## [INSTRUCTION]
Show every line of the records below that contains the string "size", matching case.
───
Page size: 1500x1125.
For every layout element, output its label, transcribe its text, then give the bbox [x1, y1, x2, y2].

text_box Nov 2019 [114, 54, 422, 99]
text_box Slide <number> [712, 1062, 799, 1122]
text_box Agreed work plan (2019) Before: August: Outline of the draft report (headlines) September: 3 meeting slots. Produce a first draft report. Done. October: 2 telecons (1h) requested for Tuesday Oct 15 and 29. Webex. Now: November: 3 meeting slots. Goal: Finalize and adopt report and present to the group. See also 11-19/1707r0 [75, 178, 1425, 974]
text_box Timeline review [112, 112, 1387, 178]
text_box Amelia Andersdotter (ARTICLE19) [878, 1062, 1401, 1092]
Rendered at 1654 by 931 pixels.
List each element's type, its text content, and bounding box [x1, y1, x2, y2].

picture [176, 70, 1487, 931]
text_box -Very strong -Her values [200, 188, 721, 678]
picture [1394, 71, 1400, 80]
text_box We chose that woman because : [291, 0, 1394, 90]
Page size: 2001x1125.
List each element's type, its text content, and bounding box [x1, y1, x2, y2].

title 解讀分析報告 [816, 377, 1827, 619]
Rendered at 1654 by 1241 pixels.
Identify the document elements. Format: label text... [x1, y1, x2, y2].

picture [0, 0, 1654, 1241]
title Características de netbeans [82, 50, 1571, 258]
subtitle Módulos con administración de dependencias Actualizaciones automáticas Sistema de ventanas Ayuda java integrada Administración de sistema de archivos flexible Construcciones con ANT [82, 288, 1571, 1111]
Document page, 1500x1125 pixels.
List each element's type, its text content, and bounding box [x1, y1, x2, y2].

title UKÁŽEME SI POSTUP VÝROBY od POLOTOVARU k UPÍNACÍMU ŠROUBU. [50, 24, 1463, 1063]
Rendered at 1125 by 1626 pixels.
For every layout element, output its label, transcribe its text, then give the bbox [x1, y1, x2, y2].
───
## [THE RESPONSE]
Page size: 1500x1125.
Page size: 2001x1125.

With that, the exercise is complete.